Monday, June 04, 2007

Take One False Step (1949)

Written by Raven

Released by Universal in the summer of 49, Take One False Step at first glance seems to have all the ingredients needed to cook up a winner. The Players, Director, Cinematographer and even Music are handed by a team of top notch professionals.

Heading the cast is the urban and always watchable William Powell who’s teamed up with the Blonde Bombshell Shelly Winters. Support is provided by Marsha Hunt, Dorothy Hart, James Gleason, Sheldon Leonard, Art Baker, and Houseley Stevenson all of them noir fixtures.

Direction is in the hands of Chester Erskine who would have greater success as a writer in the noir genre penning such classics as Witness to Murder, Split Second and Angel Face. Franz Planer, he of such gems as The Chase, Criss Cross, Champion, 711 Ocean Drive, The Scarf, and 99 River Street is the Cinematographer. Music is under the supervision of Walter Scharf whose credits include The Glass Key and This Gun for Hire.

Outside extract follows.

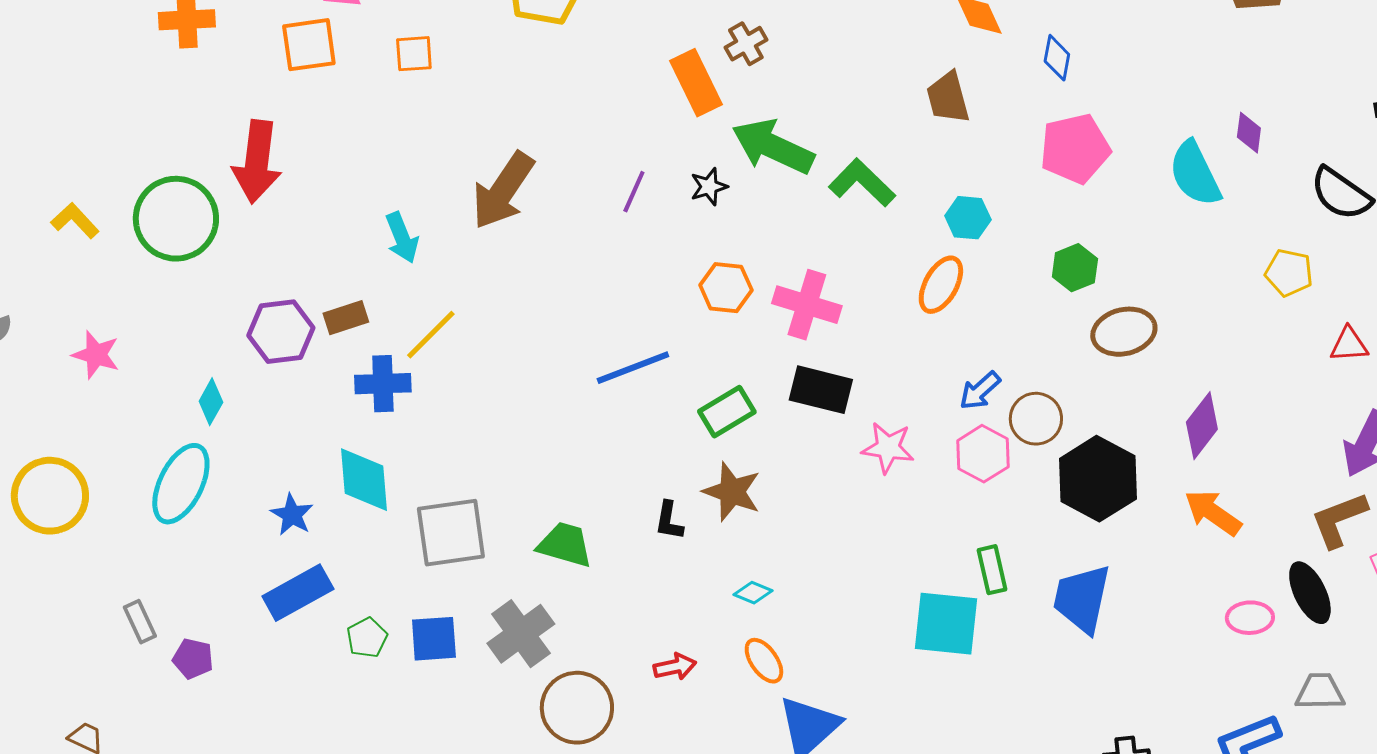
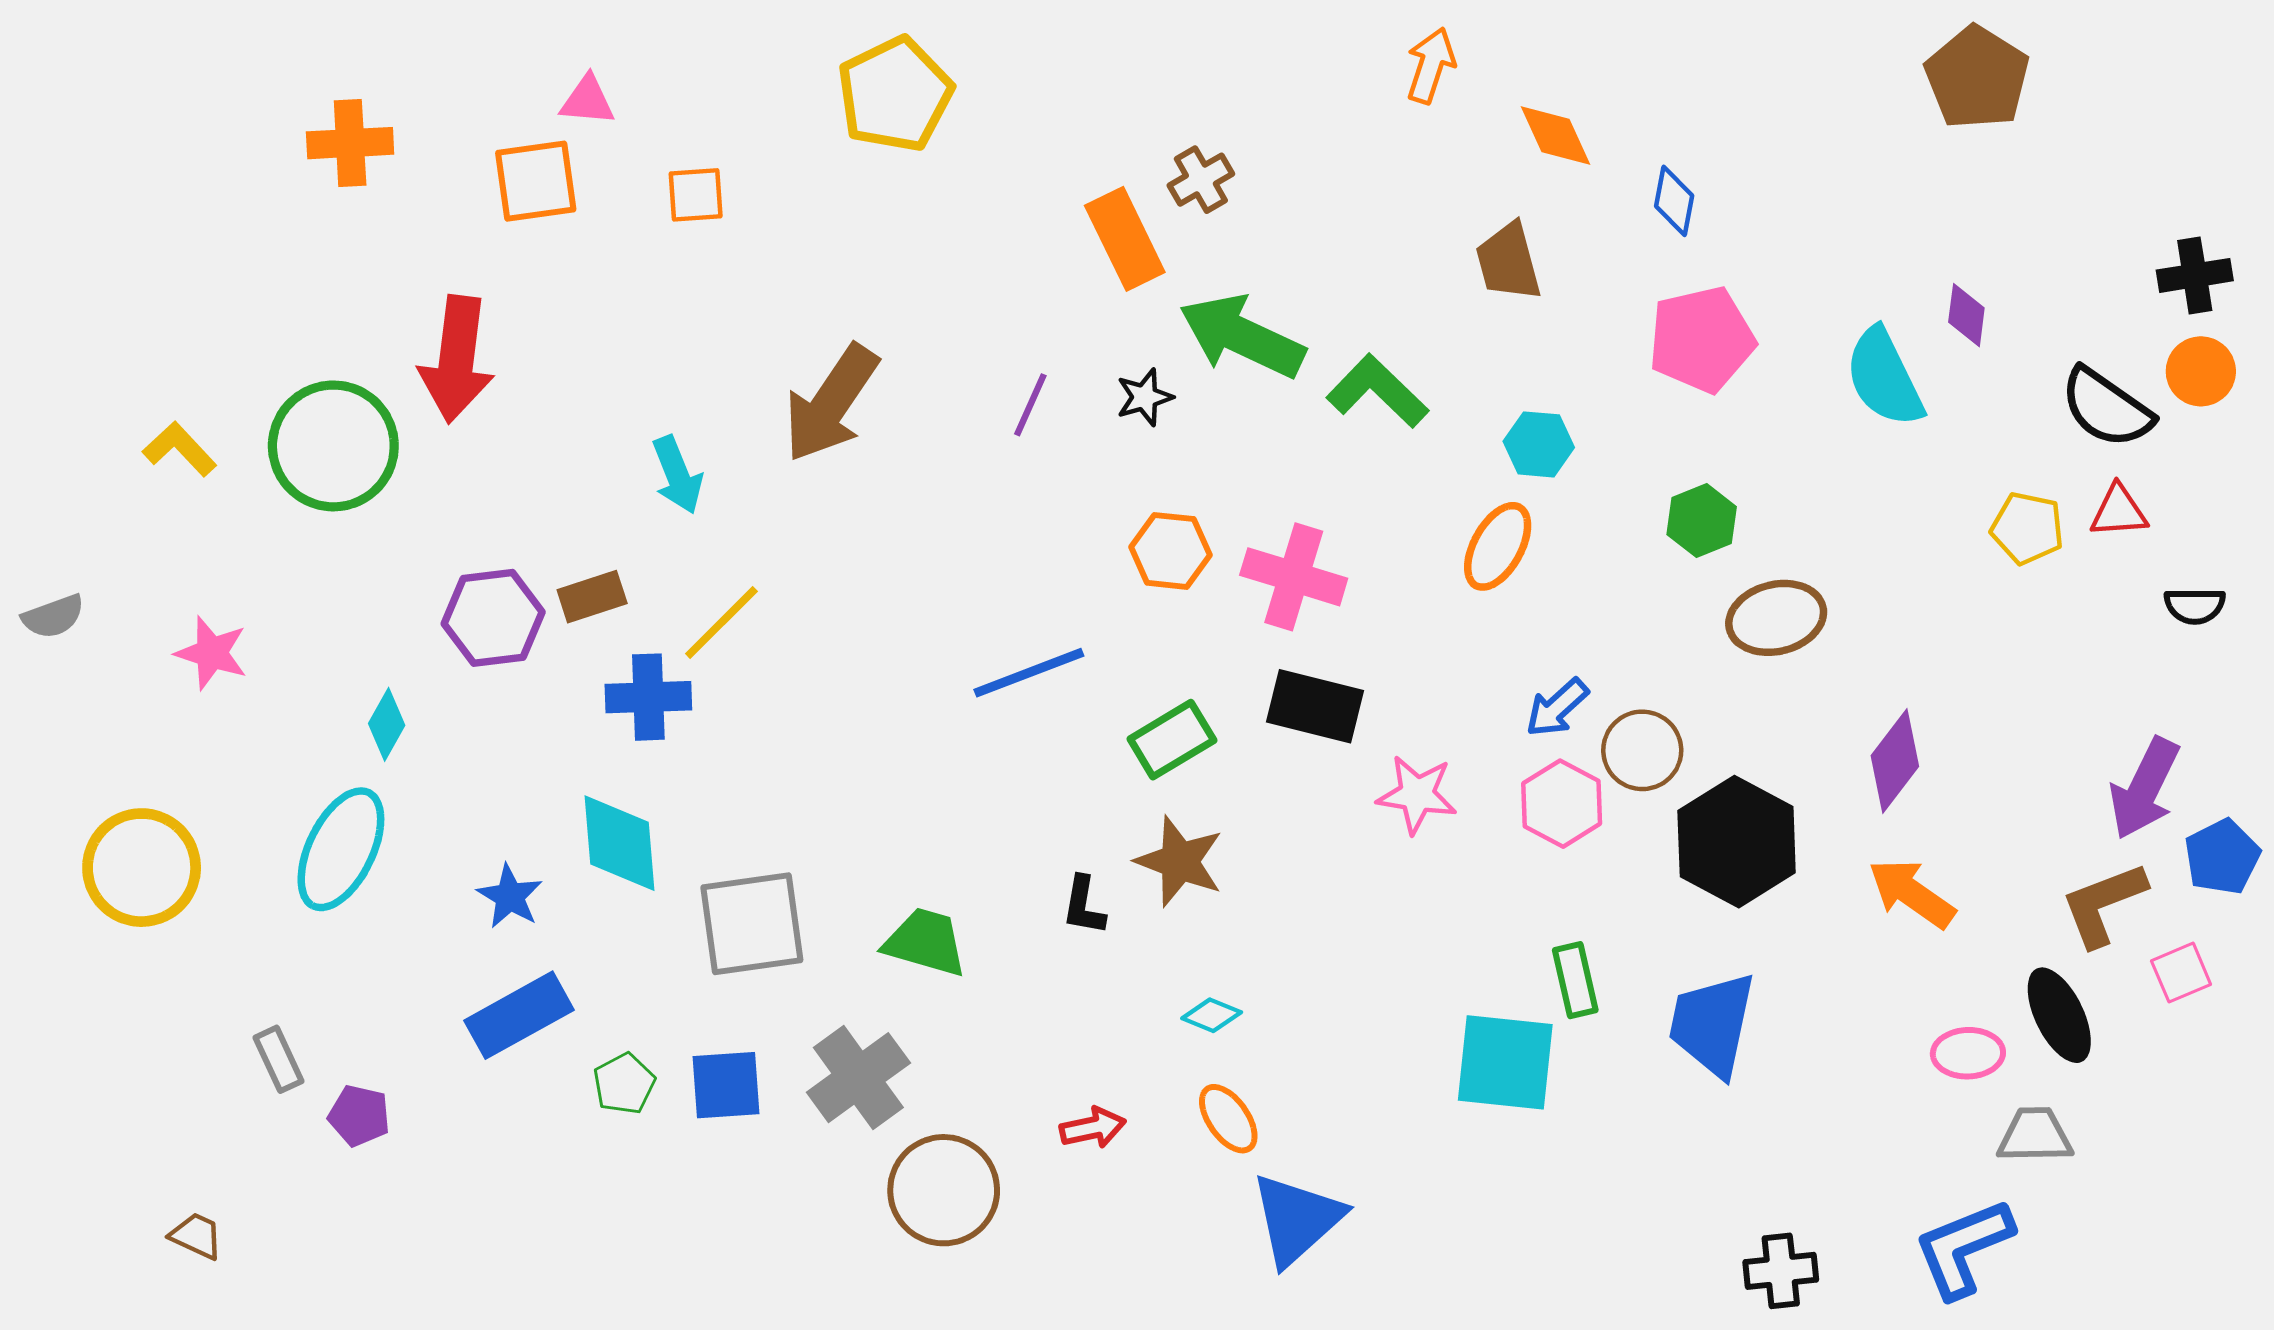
red triangle: (1349, 345) -> (2119, 511), moved
gray trapezoid: (1320, 692) -> (2035, 1135), moved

So with so much going for it in the way of cast and crew what went wrong? It’s this writer’s opinion it’s the story itself and the treatment of it.

The whole thing starts to unravel during the opening credits with a wacky number of shots depicting what could befall one if they in fact “Take One False Step.” We see everything from a tightrope walker falling to a person exiting a car and stepping into an open manhole and more. It’s played more for laughs than dramatics and this is a big tip off on what’s to follow.

The story itself it quite a puzzle and concerns the apparent murder of a former girl friend of Powell’s, for which he is of course falsely suspected. It’s made known early on that while in the Army during the war, Powell and Winters had a little thing going on. Since that time he’s moved back east, married and become a well know and respected educator. Winters as also moved on but not in an educated way. Strictly by chance (or fate) Powell’s in LA looking for financial backing for a new college he and his co-educators are trying to establish. He “Takes One False Step” and ends up running into Winters who’s drowning her misery in their prior favorite watering hole.

As is usually the case, one thing leads to another and against his better judgment, Powell agrees to meet Winters later at a party. Turns out the party she set up was just for two and Powell being the gentleman tries to graciously end the evening. Here’s where Shelly turns up the heat, acting wise, and goes into a boozy, bimbo jag that surely must make Powell wonder what he ever saw in her in the first place. While she whines and begs for him to stay with her, out of desperation he just leaves her sitting alone in his car and walks away. A few minutes later he returns and sees her walking back towards her house. Next morning we learn from the newspaper headlines that she’s missing and presumed murdered with a “friend” as the likely suspect.

Added to all this is a double crossing bag man whose planning to skip out on his gambling racket partners with hundred grand of a the rackets dough. Ends up he also just happens to be in cohorts with Shelly’s husband (oh yeah, she’d now married, but oh so unhappily) To add to the confusion, Powell’s who’s only trying to clear himself tracks down the bag man only to be mistaken as a hit man from the east sent out by the racket!

I like Powell probably as much as the next guy and he soldiers his way through here, but he alone is not enough to save this mess. Throw in the comedic spin put on by the cops played by Gleason and Leonard and oh brother. One on hand we’re suppose to be concerned about the jam Powell’s found himself in, yet we’re got a couple LA cops (who sound like they just got off the train for Brooklyn) that are playing for laughs. In addition while Powell is delayed in making a speech to proposed backers of his college, we’re given a fill in speaker on the topic of earth worms, not the usual stuff of noir. Add to all this is the slow pace director Erskine moves the whole thing along that it seems the affair takes much longer than the 94 minute running time and you’re got no recipe for success.

My suggestion is, if you’re a fan of Powell or Winters and like the Mike Shane style of crime film this is right up your alley. If you’re looking for high heels on wet pavement and dames as hot as lead from a smoking 45, this ain’t it.